The apportionament of risk will be as thus: Retained- 1,000,000/10,000,000.00= 10%, Surplus Treaty- 6,000,000.00/10,000,000.00= 60.0% and Facultative = 3,000,000.00/10,000,000.00= 30.0%
The proportions obtained above will then be used to allocate the Premiums and Losses as detailed below.
Premium: Retained- 10%*1,000,000.00=100,000.00, Surplus- 60.0%*1,000,000.00= 600,000.00 and Facultative-30.0%*1,000,000.00=300,000.00
Losses: Retained- 10%*3,000,000.00= 300,000.00 Surplus: 60.0%* 3,000,000.00= 1,800,000.00 and Facultative- 30.0%*3,000,000.00= 900,000.00
It is important to note that only risks that exceed the company's retentions are reinsured under the surplus. If the surplus capacity is exhasusted, then facultative arrangment can be sought. A company not wishing to rely on facultative reinsurance may decide to increase the capacity of its surplus treaty by increasing the number of lines or obtain an additional surplus treaty. i.e A second surplus treaty or third surplus treaty
Unlike the Quota Share, with a surplus treaty, the adminstration costs are relatively high and more expertise and experiance is needed to manage. Also there is the possibilty of an imbalance in the portfolio reinsured where the Cedant retains all the good risks and transfers the less desirable risks to the surplus treaty.

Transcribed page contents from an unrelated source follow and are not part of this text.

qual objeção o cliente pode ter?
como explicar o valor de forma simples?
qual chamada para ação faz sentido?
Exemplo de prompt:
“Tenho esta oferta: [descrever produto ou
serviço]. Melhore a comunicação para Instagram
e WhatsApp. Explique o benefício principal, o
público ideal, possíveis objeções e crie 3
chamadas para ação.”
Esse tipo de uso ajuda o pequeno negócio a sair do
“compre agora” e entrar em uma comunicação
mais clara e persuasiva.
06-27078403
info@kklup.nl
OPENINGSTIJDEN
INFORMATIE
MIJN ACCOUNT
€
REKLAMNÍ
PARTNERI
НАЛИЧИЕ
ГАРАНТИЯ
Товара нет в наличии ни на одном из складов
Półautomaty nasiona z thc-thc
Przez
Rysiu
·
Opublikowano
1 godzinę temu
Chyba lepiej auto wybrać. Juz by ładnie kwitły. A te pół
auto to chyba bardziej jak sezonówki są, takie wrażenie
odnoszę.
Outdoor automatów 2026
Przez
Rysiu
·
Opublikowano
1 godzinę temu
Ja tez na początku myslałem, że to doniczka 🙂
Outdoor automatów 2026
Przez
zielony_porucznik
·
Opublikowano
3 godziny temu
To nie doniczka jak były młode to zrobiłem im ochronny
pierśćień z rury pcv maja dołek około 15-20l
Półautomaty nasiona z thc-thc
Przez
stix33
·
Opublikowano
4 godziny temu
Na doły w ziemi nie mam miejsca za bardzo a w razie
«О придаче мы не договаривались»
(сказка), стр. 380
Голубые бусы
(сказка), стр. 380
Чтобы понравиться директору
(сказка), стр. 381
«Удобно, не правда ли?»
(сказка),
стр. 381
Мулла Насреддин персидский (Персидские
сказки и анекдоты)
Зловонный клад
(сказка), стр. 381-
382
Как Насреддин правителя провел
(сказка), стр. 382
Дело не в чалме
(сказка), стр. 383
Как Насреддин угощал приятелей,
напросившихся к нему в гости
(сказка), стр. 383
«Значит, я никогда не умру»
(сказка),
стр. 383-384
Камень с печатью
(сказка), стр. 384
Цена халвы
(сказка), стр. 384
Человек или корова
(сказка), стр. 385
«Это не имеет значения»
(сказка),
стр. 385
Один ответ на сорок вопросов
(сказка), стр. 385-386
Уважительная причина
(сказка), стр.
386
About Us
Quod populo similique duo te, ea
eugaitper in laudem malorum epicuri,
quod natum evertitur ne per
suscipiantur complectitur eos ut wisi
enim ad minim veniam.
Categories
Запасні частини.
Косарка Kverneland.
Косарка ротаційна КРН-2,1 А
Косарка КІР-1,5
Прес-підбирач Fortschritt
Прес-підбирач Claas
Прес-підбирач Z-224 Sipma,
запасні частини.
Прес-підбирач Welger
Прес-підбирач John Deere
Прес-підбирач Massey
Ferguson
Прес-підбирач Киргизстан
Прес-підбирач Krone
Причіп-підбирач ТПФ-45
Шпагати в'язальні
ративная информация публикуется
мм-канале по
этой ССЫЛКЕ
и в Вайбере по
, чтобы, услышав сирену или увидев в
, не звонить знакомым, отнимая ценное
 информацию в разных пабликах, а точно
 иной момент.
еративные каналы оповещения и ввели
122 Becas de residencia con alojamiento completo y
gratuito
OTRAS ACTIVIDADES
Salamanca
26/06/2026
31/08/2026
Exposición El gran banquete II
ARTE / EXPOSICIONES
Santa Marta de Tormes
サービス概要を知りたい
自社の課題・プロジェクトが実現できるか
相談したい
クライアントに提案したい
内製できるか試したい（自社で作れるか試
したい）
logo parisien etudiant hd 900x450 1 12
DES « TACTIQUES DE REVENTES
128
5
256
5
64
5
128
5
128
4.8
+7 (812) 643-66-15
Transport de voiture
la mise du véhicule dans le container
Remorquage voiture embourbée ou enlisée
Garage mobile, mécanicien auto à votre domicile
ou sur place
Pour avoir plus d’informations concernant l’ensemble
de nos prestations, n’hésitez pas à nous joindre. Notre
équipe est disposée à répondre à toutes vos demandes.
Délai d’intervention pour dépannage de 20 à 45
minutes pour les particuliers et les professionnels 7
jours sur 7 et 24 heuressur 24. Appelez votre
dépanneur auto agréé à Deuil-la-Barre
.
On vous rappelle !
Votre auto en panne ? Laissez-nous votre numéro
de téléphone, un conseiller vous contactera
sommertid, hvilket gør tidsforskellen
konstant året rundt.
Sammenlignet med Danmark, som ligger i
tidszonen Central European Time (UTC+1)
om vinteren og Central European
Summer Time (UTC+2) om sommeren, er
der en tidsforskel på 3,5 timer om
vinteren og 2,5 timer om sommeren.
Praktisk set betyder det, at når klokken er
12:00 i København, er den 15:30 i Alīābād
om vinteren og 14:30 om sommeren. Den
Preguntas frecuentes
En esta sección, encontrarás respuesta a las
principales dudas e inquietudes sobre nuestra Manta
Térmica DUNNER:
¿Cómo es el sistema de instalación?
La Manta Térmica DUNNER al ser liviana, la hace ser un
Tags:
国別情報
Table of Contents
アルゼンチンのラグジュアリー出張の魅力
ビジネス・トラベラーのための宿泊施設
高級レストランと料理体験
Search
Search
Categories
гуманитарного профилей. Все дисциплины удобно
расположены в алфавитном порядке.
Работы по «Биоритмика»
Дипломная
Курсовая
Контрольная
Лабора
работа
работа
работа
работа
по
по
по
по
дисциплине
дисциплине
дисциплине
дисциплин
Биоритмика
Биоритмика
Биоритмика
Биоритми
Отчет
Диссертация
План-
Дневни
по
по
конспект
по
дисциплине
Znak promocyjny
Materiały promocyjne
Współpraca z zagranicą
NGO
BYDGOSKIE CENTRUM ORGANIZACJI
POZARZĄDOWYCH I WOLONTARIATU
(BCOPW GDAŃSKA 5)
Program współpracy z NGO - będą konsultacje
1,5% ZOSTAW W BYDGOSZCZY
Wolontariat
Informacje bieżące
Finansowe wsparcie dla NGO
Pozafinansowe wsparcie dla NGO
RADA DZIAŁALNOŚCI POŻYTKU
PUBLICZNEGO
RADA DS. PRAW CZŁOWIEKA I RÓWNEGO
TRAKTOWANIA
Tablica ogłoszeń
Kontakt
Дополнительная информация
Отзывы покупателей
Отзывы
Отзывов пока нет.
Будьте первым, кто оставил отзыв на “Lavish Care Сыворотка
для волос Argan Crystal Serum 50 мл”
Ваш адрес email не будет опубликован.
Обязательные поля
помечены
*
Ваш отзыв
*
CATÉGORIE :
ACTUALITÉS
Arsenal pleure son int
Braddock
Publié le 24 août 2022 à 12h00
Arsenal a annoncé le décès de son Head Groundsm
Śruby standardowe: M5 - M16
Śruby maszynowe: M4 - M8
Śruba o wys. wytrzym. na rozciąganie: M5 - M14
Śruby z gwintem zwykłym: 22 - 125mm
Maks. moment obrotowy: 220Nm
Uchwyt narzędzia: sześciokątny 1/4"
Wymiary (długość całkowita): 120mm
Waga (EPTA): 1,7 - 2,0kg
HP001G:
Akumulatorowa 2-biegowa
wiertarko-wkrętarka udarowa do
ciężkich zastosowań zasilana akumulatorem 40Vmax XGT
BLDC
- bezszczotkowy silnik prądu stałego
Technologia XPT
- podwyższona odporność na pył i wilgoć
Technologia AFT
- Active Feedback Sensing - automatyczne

Facultative - Obligatory (Fac-Oblig): Normally used for placing individual risks, This Form is a Union between the principles of facultative and treaty methods with the distinguishing feature being that it is facultative for the cedant and obligatory for the reinsurer. The cedant may cede a risk or not but if he does cede, the reinsurer must accept the risk ceded.
A high degree of trust should exist between the insurer and reinsurer so that the reinsurer can receive a resonable spread of risks from the cedant. This form of reinsurance is less favourable with most reinsruers since the onus is on the reinsruer to accpet all risks that the cedant decides to include leaving them exposed to the cedant selecting the most hazardous risks from its portfolio.
With the Fac-Oblig, the cedant does not have to worry about having to seek support facultative support for risks that exceed his treaty capacity as he is already assured of support from the reinsurer.